After two uneventful weeks at sea, they approached Cape Lookout the night of February 8. Because it was obscured by fog, the first indication Captain Mitchell had of his proximity to Lookout Shoals was when, at 10 p.m., the Carroll suddenly struck a sand bar, ground to a stop and careened over on her side. Almost immediately, the brig drifted over the bar and into deep water again. An investigation showed she was shipping relatively little water and to outward appearances was not badly damaged. But when the helmsman tried to carry out a command he found that the wheel had lost contact with the rudder—it was soon obvious the rudder had been completely torn loose from the ship, leaving her practically unmanageable.
Due to rapidly increasing winds from the southeast, Mitchell decided to make every effort to get his vessel ashore before she foundered at sea with the imminent possibility of death for them all. “Finally,” passenger Bangs reported later, “the light of Cape Lookout came in sight, distance about one mile. We endeavored by shifting the position of the sails to gain the light, but it was impossible to do so as the wind headed too much, and we struck the shore one mile to the south of the Cape. We remained beating on the shore all night, with a tremendous sea breaking over us every minute, looking forward with the greatest anxiety for daybreak, to see and get ashore if possible.
“The looked-for hour arrived,” Mr. Bangs continued. “Orders were given to clear the boat and all hands get in. The boat, however, no sooner touched the water than was filled, capsized, and dashed to pieces in the surf. It was fortunate for us all it so happened, for it was impossible a boat of any kind could live on such a sea, much less gain the shore with the wind ahead and the tide making out.”
As the morning wore on Mitchell, his crew and passengers made attempts to get a line to the beach some 40 or 50 yards away, but without success; and when people arrived on shore opposite the wreck they were powerless to get a line out to the Carroll as Mitchell and his cohorts were to get one in to them.
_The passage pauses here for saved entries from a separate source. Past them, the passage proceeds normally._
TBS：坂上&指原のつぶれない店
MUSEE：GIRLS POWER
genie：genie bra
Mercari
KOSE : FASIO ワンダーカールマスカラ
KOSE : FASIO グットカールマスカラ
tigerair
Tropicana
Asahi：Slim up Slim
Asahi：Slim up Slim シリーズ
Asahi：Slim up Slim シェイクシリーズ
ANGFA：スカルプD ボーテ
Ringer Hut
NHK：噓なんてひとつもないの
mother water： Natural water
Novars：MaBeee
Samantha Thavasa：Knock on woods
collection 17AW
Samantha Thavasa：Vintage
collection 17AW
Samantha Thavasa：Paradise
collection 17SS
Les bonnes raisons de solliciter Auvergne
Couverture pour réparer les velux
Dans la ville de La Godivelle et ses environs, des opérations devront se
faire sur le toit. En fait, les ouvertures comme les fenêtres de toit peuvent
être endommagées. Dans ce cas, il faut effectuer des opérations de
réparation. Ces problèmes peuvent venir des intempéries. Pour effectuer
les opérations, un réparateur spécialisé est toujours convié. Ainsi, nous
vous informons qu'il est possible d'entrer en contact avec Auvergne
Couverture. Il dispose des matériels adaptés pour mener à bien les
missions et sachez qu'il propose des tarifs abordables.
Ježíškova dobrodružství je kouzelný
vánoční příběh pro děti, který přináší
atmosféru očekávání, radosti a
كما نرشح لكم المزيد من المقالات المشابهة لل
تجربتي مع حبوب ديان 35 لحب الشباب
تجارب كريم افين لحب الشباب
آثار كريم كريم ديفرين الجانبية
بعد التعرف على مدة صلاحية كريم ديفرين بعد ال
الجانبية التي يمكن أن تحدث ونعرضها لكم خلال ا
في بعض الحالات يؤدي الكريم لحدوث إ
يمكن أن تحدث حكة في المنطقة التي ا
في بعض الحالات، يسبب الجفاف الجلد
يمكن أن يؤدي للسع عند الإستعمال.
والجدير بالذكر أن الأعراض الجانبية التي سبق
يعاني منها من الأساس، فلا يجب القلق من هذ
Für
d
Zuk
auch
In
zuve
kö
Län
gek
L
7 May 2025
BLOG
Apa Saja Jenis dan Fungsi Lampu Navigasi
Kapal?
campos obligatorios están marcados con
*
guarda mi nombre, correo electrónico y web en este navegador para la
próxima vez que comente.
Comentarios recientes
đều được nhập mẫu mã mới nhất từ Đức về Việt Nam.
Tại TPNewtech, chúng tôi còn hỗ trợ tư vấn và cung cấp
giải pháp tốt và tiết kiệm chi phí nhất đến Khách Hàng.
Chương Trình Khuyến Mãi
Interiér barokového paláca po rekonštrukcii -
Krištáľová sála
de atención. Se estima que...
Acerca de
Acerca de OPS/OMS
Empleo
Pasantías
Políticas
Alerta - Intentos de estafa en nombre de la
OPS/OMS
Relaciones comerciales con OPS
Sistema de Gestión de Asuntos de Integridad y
Soon, the sky clouded and it began to rain. This turned to sleet, then hail and finally snow. By noon, with huge breakers crashing down around them, Mr. Bangs noted, “we had been exposed for 14 years and almost chilled to death.”
No one had attempted to swim to shore for rear of the terrible surf, but as the prospect of high tide threatened to engulf them all, it was decided to try to swim ashore with a line. It was further decided the one to do the swimming should be Pillow. As the crew of strong, able-bodied men clung helplessly to the violently pitching hull of the wrecked brig—other standing equally as helpless on the snow-covered show—Pillow, half choked by the rope around his neck, swam with all his fast ebbing strength toward the low lying beach and made it, with the line still tight around his neck. Soon afterwards his shipmates, nearly dead from cold and exposure, were safely pulled ashore!